First journal entry in years... pretty much literally, I'm sure.
Today we took him to get cremated. He was my darling boy for 13 years.
When I was pregnant with my first daughter, I had gotten him. I told him that he was going to have a sister. He would lay on my stomach, or next to my head. When she was born, I would put a small statue of Bastet next to her bed to protect her. When the statue wasn't there to watch her, anymore, Tybalt took up the slack, and watched over her, protectively. When she was three, she got a puppy, and when he accidentally knocked her on her butt, making her cry from shock, Tybalt chased that puppy on three legs while the fourth was in the air like a gatling gun, just "pawpawpawpawpawpawpawpawpaw!!!" He defended my daughters, he let them drag him around without so much as a growl in complaint.
And to me, he was there. He knew when I needed to be comforted.
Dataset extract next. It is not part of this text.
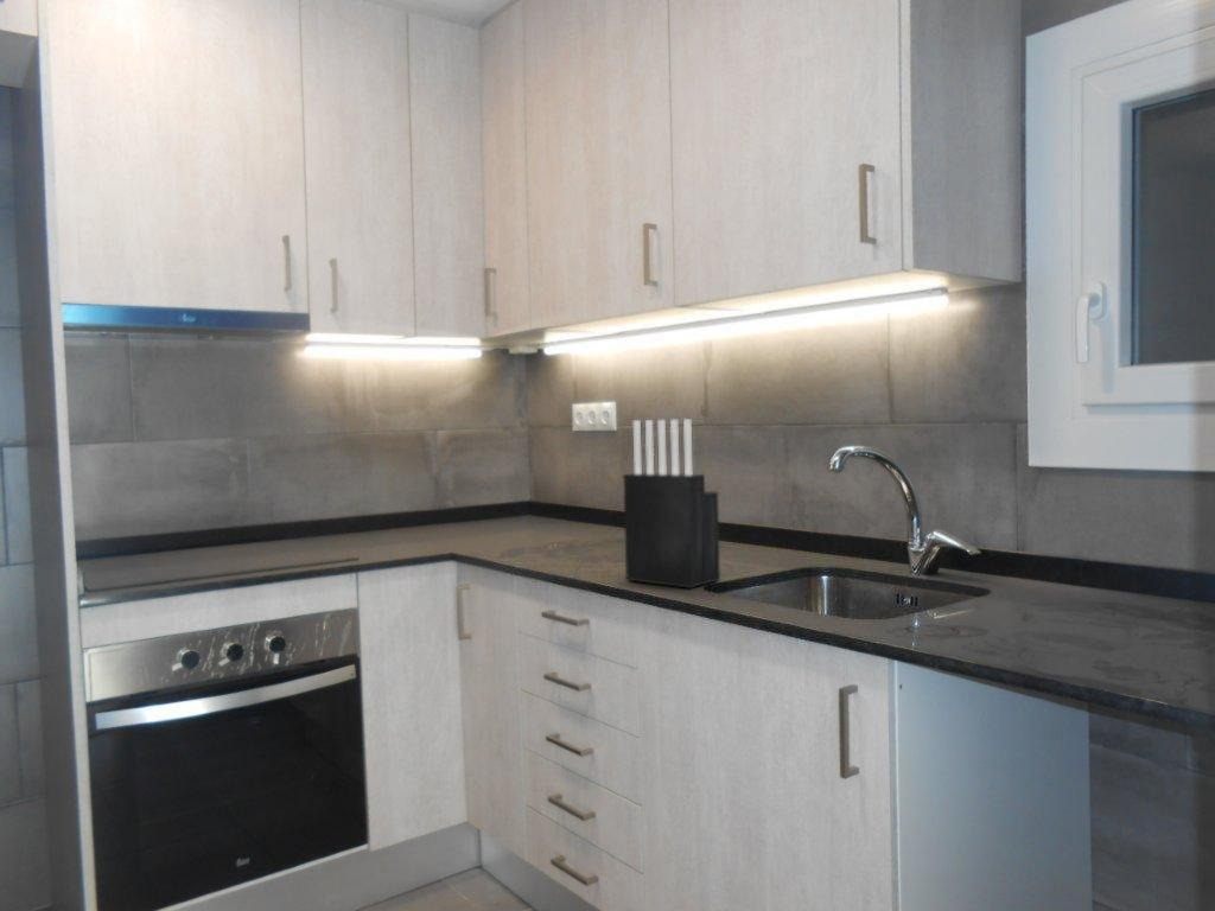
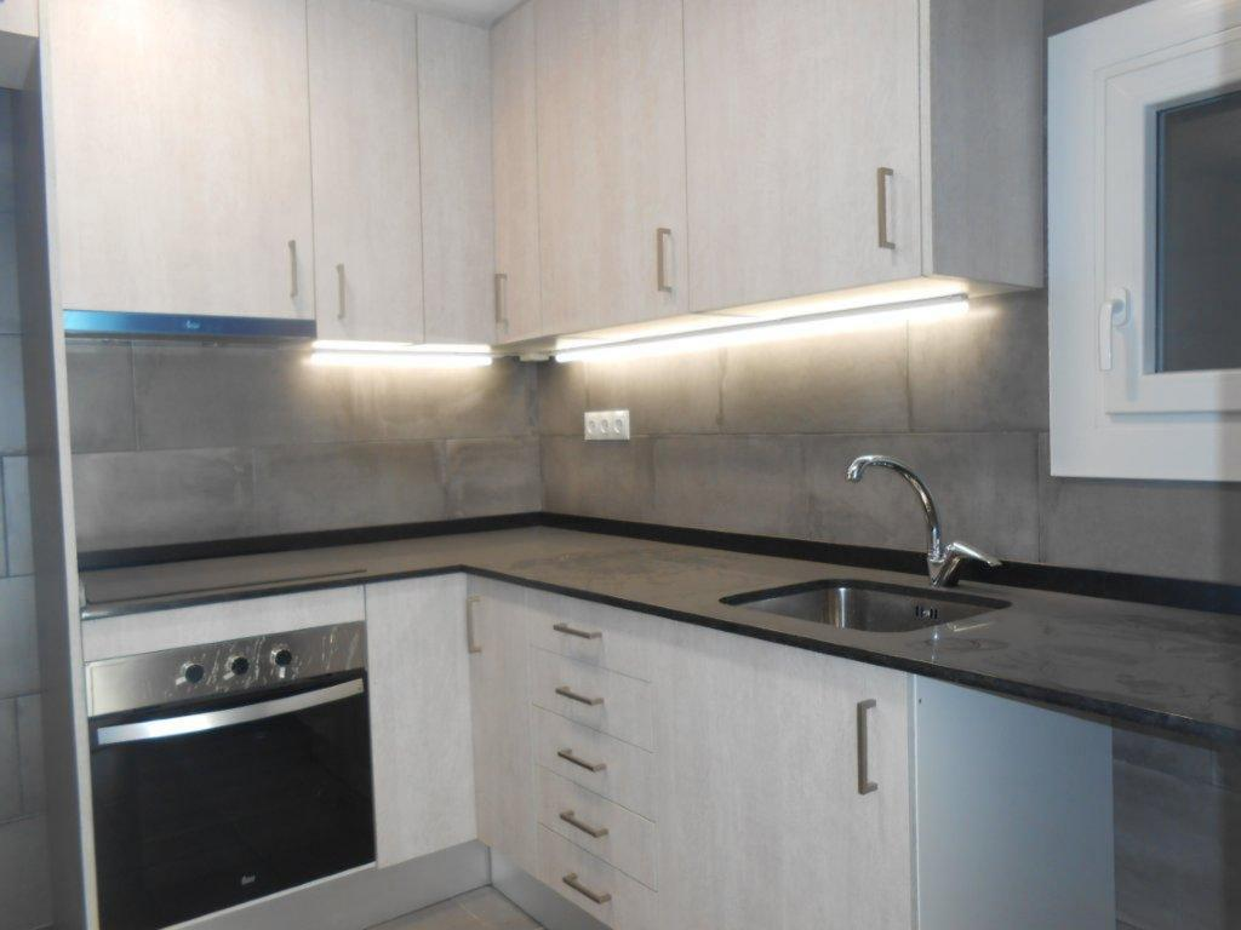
- knife block [622,418,721,590]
It makes me feel like a failure. I should have known when I was needed. If I had gotten him to a vet earlier, he might still be alive. He had liver disease, and something up with his gallbladder. His vet said that there was hope... but that very night, when he was left to be taken care of... he died.
I miss him. I miss him, so much. So so much. I've been throwing myself into debate, even when the debate itself doesn't necessarily make sense. I need my brain to keep working and working to keep me from just breaking down.
I've seen him in places around the house, ghosts of places where I'm used to seeing him. I've written more about this topic in the past two days than I have written about...well, just about anything else. He was my baby boy, my little prince.